This happens any time I attempt to debug CUDA when I’m anything other than root. (In fact, I only thought to try this as root right before reporting this.) Anyway, here’s a small example. First, some trivial source code:
#include <stdio.h>
#include <unistd.h>
__global__ void Nil()
{
printf("short and stout.\n");
}
int main(int argc, char** argv)
{
printf("I'm a little teapot,\n");
Nil<<<1, 1>>>();
cudaError_t err = cudaGetLastError();
if (err != cudaSuccess) {
fprintf(stderr,
"kernel launch failure: %s (%d)\n",
cudaGetErrorString(err), err);
exit(-1);
}
cudaThreadSynchronize();
exit(0);
}
Next, the cuda-gdb session:
$ cuda-gdb
... banners ...
(cuda-gdb) b 6
Breakpoint 1 at 0x10fc: file cudanil.cu, line 6.
(cuda-gdb) r
Starting program: /some/path/cudanil
[Thread debugging using libthread_db enabled]
Using host libthread_db library "/lib/aarch64-linux-gnu/libthread_db.so.1".
I'm a little teapot,
---HANG---
It appears that the cudbgprocess backend process crashes very soon after its creation, after it has created its pipe to communicate with cuda-gdb. And then cuda-gdb hangs indefinitely trying to open the pipe with no process on the other end.

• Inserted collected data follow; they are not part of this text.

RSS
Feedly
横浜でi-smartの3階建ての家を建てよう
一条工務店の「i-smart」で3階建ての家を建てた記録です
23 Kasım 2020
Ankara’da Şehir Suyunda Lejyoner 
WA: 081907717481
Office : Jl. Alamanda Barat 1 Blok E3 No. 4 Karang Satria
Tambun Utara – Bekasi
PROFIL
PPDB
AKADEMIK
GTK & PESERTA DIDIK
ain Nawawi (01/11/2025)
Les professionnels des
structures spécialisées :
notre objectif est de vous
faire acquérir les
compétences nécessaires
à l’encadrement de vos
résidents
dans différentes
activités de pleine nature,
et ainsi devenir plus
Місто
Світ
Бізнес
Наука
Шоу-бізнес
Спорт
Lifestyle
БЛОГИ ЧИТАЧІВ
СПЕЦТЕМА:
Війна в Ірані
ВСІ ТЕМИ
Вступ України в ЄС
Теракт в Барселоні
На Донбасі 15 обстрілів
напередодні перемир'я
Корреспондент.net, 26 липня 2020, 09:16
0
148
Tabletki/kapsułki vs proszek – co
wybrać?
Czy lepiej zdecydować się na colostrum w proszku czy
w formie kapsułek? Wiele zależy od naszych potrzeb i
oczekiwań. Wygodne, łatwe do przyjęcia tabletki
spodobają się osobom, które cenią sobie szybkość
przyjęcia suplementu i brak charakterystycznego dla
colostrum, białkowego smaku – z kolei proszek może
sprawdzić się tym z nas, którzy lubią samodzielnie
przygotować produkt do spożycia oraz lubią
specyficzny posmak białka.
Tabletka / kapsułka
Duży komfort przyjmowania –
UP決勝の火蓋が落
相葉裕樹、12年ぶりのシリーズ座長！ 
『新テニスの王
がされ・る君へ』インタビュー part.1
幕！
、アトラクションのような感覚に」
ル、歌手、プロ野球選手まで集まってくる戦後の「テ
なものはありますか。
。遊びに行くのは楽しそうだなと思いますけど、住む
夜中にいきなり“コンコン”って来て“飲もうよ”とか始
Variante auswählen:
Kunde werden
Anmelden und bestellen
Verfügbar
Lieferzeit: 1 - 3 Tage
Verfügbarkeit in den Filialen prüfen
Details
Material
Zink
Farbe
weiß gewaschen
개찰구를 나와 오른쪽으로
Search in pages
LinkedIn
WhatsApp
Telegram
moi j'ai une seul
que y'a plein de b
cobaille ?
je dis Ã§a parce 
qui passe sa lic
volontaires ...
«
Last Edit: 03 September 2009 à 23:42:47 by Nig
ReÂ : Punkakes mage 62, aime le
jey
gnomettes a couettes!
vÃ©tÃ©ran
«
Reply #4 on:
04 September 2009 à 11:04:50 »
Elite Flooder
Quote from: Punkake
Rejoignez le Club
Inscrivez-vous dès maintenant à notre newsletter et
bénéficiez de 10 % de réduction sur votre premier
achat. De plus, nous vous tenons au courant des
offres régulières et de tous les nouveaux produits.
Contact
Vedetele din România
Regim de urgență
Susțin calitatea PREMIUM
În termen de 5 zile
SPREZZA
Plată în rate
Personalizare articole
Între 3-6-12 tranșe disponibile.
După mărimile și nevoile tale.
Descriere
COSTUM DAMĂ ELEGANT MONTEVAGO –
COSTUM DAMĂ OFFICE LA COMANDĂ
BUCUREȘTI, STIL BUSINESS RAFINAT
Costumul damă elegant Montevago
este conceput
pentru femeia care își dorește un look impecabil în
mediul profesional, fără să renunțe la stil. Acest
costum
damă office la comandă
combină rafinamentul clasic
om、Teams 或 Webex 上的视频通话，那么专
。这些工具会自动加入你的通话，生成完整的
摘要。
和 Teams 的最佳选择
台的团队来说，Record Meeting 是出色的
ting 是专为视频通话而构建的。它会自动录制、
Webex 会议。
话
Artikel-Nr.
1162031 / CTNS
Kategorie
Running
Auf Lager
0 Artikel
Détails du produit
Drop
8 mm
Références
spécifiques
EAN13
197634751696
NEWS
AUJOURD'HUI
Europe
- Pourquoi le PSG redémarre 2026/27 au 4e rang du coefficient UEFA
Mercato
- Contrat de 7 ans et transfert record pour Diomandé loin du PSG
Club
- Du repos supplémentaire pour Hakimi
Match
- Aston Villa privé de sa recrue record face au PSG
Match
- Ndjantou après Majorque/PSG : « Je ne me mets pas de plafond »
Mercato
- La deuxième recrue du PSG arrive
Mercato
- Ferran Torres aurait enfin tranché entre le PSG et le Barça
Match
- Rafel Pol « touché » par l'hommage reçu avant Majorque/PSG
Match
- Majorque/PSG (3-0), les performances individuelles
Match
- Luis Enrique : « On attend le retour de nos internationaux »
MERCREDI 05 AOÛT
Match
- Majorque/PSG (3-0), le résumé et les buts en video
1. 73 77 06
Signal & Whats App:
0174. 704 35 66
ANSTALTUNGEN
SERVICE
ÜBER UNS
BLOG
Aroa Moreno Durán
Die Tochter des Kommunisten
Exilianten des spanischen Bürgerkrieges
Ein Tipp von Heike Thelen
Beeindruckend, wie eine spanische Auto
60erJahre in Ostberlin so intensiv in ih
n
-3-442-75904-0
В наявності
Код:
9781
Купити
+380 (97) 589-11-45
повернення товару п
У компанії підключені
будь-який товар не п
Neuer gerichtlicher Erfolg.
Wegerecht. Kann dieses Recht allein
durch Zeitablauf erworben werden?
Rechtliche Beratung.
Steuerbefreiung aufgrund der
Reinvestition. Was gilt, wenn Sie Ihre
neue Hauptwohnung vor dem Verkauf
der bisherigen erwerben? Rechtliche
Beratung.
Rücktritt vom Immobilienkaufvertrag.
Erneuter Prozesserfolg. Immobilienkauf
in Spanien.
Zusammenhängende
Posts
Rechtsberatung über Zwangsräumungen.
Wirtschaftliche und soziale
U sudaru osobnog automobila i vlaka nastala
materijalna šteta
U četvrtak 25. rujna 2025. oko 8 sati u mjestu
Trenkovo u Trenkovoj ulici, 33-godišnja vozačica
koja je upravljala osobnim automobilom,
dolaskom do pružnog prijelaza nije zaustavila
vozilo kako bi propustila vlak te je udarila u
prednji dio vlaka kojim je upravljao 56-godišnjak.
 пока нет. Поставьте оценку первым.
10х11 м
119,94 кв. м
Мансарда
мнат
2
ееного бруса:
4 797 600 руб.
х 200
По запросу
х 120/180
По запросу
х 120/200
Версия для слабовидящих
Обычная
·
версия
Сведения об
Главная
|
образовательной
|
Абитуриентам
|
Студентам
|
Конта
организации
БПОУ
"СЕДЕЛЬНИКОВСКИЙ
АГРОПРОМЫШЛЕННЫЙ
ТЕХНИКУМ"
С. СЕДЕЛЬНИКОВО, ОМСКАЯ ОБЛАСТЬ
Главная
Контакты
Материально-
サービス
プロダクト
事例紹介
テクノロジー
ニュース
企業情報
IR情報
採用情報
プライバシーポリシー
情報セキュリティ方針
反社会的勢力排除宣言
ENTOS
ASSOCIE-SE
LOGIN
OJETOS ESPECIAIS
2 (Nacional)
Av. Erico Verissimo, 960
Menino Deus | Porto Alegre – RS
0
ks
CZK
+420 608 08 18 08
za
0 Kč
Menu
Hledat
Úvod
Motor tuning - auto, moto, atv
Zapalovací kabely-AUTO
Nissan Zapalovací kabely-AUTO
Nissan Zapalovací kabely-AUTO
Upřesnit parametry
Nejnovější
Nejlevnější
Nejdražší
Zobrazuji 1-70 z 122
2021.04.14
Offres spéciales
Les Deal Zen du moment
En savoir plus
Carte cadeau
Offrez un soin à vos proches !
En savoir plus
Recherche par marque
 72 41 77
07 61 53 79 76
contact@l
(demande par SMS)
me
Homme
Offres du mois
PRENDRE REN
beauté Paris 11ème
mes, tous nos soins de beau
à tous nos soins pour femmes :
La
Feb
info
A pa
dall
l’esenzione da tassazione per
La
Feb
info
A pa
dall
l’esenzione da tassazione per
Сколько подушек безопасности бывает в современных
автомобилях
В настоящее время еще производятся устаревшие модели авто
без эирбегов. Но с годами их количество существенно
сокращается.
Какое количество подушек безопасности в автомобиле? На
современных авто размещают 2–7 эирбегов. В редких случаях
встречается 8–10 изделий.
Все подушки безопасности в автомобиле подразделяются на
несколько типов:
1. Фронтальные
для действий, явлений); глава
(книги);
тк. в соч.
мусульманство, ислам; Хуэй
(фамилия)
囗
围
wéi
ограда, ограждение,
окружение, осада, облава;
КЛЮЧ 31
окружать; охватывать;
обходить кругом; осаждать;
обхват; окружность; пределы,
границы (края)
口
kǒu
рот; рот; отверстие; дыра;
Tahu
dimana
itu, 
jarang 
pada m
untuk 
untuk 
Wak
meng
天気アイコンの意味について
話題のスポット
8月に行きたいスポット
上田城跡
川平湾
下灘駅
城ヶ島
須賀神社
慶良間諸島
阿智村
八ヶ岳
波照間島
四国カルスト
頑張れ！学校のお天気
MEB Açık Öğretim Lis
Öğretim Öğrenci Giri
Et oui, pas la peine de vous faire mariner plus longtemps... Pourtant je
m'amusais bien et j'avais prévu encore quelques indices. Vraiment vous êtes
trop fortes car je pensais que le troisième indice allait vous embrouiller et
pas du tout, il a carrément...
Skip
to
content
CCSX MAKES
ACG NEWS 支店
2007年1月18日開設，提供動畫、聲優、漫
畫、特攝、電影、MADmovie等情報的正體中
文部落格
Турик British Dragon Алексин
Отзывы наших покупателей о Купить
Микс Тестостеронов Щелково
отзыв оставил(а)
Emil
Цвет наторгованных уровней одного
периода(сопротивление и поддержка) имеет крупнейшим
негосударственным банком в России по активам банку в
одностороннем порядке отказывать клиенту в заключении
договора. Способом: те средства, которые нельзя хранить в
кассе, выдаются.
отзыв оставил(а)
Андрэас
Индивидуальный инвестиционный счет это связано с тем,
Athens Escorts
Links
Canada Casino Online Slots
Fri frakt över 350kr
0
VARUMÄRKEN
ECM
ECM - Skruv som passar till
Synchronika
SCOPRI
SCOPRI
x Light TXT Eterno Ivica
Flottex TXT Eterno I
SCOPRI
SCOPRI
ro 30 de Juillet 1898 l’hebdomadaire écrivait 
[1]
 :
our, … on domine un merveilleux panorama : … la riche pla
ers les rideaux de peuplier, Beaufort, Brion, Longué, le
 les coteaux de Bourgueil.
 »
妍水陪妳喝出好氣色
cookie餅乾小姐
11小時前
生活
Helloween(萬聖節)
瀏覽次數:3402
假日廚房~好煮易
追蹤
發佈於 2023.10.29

I spotted this when testing our NightView debugger with our not-yet-released RedHawk kernel based on L4T R31.1 and with an L4T R31.1 userland. But I was able to reproduce it with the cuda-gdb on the vanilla L4T R31.1 kernel. And today I verified that it still happens with cuda-gdb on the vanilla L4T R32.1 too.